Lama Tak Terdengar, Gimana Kinerja Induk Usaha Grup Bakrie?
Jakarta, CNBC Indonesia - Kondisi keuangan PT Bakrie & Brothers Tbk (BNBR) masih tertekan, berdasarkan laporan keuangan 2021 yang baru dirilis. Emiten Grup Bakrie ini masih mencatat defisit modal Rp 20,02 triliun per akhir 2021.
Berdasarkan laporan keuangan, Senin (4/4/2022), angka itu tidak banyak berubah dibanding periode yang sama tahun sebelumnya. Per akhir 2020, defisit modal BNBR sebesar Rp 20,09 triliun.
Kerugian pada tahun-tahun sebelumnya yang terjadi secara terus menerus menjadi penyebab BNBR mencatat defisiensi modal tersebut. Pada saat yang bersamaan, total liabilitas jangka pendek perusahaan telah melampaui total aset lancar.
Liabilitas jangka pendek BNBR mencapai Rp 13,3 triliun. Sedang nilai aset lancarnya hanya Rp 1,4 triliun.
Kondisi tersebut sebagian besar disebabkan oleh rugi penurunan nilai investasi, rugi neto pada entitas asosiasi dan pengendalian bersama dan perubahan nilai wajar derivatif.
Pada tanggal akhir pembukuan 31 Desember 2021 bahkan perusahaan memiliki pinjaman yang jatuh tempo. Saat ini, manajemen perusahaan tengah bernegosiasi dengan kreditur untuk merestrukturisasi pinjaman tersebut.
Namun neraca rugi laba perseroan menunjukkan pada 2021 meraih laba bersih di atas Rp 98 miliar, dibanding 2020 yang tercatat rugi Rp 930 miliar.
Direktur Utama dan CEO BNBR, Anindya N. Bakrie, pencapaian ini mengindikasikan bahwa BNBR telah berhasil mengatasi efek negatif pandemi Covid-19 yang memukul ekonomi Indonesia dan dunia selama 2 tahun belakangan. Anindya mengatakan capaian ini tidak mudah.
"Alhamdulillah, kerja keras dan langkah-langkah efisiensi yang kami tempuh berdampak positif. Kami yakin ini akan terus berlanjut, seiring dengan bergulirnya sejumlah proyek strategis yang kini tengah kami kerjakan. Seperti diketahui, saat ini kami tengah fokus menggarap sejumlah proyek, antara lain dibidang elektrifikasi transportasi - khususnya bus listrik - yang dikembangkan oleh PT VKTR Teknologi Mobilitas, proyek energi baru dan terbarukan (EBT) yang dikerjakan oleh PT Helio Synar, serta proyek-proyek infrastruktur energi lain yang juga terus berprogres," kata Anindya dalam keterangan pers yang disampaikan ke CNBC Indonesia.

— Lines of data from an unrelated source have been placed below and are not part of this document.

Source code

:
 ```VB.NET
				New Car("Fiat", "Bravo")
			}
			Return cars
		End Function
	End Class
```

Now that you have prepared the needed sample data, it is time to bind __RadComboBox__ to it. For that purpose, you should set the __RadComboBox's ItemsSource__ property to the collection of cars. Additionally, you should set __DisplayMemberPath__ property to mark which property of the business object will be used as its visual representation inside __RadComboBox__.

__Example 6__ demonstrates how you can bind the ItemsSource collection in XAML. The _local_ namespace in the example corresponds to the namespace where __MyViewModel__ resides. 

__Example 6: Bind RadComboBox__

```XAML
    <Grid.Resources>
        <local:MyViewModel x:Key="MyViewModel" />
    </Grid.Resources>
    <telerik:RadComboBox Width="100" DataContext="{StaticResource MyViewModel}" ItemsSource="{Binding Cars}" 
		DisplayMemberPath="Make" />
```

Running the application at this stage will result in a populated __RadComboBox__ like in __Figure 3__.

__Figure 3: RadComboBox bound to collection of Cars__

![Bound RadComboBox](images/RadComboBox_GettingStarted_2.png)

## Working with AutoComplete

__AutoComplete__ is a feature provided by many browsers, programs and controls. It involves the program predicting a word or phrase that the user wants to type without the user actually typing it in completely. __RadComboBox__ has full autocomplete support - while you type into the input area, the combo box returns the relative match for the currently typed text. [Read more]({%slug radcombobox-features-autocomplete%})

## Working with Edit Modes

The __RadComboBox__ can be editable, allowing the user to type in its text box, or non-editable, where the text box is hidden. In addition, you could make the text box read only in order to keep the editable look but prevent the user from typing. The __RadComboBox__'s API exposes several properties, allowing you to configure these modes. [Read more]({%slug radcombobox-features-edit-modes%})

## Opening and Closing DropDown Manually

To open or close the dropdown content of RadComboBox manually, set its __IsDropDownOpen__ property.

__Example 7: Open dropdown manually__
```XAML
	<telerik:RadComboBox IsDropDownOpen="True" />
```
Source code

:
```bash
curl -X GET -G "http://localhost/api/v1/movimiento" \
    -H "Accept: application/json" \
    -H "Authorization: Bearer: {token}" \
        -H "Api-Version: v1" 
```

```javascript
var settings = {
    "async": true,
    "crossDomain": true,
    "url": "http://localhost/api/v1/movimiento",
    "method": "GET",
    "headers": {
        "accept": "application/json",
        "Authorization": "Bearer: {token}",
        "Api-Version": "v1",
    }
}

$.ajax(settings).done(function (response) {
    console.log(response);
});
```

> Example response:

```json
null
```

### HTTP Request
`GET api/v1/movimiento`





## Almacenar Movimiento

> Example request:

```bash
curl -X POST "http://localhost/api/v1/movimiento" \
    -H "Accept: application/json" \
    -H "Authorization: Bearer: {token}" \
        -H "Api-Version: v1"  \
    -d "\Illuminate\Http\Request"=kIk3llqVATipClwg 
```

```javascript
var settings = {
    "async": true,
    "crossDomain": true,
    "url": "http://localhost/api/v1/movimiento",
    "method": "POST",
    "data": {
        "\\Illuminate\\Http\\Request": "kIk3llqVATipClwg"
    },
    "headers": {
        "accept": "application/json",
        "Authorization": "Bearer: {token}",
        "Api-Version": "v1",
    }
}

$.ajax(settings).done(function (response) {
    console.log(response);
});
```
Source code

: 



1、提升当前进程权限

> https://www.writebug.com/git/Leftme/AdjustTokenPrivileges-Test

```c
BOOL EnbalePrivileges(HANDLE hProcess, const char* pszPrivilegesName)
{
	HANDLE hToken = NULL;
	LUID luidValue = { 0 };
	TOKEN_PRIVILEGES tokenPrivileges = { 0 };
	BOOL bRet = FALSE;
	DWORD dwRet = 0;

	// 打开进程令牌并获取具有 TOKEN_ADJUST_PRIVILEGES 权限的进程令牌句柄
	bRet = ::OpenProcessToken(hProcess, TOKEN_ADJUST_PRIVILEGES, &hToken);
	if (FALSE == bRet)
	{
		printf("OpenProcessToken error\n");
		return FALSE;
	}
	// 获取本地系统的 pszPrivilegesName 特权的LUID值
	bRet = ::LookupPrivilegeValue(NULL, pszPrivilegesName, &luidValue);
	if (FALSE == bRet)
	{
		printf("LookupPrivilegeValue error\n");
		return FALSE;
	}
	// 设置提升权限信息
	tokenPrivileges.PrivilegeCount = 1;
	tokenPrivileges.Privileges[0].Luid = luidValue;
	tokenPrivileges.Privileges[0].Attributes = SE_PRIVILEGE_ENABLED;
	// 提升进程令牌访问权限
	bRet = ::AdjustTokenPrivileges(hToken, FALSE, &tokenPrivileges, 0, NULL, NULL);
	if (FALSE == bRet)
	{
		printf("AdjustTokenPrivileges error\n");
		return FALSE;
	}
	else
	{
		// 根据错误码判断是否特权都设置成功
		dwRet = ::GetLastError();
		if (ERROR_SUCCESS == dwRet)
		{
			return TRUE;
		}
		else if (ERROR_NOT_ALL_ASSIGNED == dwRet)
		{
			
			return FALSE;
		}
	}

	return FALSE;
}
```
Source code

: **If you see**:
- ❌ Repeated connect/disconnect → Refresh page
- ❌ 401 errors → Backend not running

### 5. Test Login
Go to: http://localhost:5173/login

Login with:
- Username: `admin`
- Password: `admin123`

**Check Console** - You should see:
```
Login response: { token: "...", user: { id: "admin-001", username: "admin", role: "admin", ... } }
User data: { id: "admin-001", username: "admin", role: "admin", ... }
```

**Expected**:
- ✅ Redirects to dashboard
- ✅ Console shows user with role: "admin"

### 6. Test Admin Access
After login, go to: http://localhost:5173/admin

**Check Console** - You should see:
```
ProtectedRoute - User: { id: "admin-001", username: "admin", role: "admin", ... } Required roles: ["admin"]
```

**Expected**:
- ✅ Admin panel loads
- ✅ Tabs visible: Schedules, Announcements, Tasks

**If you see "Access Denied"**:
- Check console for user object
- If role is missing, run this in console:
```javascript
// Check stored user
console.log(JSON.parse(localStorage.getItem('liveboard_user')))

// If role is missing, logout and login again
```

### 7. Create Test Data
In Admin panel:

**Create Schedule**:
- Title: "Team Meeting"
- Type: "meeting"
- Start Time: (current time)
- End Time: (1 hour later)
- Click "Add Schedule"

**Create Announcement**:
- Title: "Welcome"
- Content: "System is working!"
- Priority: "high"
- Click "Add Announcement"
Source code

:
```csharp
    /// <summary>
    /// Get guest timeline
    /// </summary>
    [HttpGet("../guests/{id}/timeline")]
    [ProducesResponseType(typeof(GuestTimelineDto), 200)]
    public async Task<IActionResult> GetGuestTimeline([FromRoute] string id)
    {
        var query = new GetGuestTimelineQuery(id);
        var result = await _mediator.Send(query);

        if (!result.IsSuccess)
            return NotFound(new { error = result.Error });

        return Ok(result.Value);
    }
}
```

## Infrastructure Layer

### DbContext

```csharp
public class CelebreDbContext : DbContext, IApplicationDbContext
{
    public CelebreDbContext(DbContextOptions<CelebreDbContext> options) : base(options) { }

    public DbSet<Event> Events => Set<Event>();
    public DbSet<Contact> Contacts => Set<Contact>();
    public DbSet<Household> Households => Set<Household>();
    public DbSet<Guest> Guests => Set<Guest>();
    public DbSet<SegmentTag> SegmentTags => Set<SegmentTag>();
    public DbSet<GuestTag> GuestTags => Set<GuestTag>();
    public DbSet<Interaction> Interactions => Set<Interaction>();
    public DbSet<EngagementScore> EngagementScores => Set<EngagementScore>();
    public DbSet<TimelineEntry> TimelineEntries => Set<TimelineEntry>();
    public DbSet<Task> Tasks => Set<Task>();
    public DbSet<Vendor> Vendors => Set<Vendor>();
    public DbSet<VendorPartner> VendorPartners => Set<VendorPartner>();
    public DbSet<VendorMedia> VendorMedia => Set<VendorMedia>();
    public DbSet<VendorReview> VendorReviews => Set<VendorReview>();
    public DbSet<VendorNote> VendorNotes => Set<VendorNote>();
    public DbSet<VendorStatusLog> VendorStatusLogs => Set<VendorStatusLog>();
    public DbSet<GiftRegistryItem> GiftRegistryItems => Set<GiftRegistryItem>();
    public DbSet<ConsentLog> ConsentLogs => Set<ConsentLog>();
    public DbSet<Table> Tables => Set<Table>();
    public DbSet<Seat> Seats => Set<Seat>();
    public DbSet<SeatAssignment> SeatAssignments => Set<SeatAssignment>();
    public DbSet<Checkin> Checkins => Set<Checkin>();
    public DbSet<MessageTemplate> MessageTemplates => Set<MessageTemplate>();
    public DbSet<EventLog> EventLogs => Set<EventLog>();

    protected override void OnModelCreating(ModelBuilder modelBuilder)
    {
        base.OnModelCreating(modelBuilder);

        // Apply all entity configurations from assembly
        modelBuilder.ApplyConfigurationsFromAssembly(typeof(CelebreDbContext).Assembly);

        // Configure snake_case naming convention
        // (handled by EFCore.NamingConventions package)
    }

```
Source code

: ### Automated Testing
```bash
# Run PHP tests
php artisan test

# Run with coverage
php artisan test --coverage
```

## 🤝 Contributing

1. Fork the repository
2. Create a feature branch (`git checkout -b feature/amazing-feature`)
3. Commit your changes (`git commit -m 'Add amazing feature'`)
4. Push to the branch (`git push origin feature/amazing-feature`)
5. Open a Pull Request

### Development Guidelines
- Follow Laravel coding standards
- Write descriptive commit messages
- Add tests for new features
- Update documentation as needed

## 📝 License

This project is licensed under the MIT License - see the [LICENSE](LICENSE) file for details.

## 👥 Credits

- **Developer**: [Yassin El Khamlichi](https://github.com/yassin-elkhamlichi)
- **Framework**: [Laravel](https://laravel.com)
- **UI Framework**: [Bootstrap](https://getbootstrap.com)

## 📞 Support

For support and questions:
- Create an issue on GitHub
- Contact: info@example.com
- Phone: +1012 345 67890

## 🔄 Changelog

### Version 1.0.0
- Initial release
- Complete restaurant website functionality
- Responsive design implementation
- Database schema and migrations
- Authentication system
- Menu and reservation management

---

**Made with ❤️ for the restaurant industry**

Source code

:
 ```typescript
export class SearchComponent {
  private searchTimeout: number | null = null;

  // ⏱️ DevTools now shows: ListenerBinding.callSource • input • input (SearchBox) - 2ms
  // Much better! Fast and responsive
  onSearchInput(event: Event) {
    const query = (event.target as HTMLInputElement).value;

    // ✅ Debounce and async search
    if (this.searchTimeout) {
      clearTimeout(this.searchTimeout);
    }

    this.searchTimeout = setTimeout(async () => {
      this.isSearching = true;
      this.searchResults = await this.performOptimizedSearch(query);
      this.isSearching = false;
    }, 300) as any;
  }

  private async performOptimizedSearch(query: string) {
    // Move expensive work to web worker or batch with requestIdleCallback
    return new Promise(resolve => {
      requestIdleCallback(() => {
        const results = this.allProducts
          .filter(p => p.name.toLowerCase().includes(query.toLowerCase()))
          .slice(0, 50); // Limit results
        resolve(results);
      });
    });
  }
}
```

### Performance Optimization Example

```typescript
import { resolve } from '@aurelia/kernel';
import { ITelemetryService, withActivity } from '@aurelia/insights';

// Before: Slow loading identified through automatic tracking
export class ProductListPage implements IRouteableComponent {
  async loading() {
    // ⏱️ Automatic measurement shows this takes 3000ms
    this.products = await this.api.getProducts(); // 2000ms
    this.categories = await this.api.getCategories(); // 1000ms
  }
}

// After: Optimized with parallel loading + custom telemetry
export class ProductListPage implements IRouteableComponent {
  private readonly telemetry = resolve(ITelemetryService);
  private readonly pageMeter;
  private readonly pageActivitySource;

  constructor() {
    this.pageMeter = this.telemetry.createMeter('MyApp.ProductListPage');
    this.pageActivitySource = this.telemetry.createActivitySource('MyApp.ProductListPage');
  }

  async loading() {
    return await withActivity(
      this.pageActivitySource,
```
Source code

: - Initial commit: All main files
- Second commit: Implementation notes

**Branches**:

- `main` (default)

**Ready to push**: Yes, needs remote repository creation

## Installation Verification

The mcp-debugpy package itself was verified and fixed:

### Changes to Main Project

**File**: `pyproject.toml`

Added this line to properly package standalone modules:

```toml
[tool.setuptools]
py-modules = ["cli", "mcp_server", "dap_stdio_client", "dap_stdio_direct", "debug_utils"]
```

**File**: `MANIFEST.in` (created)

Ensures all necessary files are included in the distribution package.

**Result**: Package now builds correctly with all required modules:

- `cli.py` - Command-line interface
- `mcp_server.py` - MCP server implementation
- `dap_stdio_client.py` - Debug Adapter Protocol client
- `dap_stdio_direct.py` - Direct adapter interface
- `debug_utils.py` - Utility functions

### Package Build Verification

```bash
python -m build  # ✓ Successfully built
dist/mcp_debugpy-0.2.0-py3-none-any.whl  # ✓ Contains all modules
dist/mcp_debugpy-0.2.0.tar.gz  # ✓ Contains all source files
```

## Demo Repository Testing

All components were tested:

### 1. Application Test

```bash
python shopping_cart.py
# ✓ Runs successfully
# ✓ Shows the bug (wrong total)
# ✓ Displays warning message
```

Direktur Keuangan BNBR, Hendrajanto M. Sakti mengatakan, pendapatan bersih memang memang mengalami penurunan 3%, tapi harga pokok penjualan (HPP) turun 11% yang berdampak pada naiknya laba kotor Perseroan sebesar 70% menjadi Rp 418 miliar di tahun 2021.
"Beban usaha pun turun sebesar 25 persen sehingga kami berhasil mencatatkan laba usaha sebesar Rp 24,2 miliar dibanding tahun sebelumnya yang mengalami rugi usaha sebesar Rp. 279,1 miliar," kata Hendrajanto.
Terkait liabilitas perseroan, Hendrajanto mengatakan beberapa tahun belakangan ini BNBR konsisten melakukan berbagai upaya untuk memperbaiki posisi keuangan, terutama dengan merestrukturisasi utang serta menjalankan program cost reduction dan menjalankan efisiensi di tingkat operasional anak-anak usaha.
Perseroan akan terus melanjutkan program restrukturisasi utang yang telah dimulai sejak tahun 2016. Saat ini, upaya mencari titik temu dengan beberapa kreditur untuk mencapai kesepakatan restrukturisasi utang Perseroan masih terus dilakukan.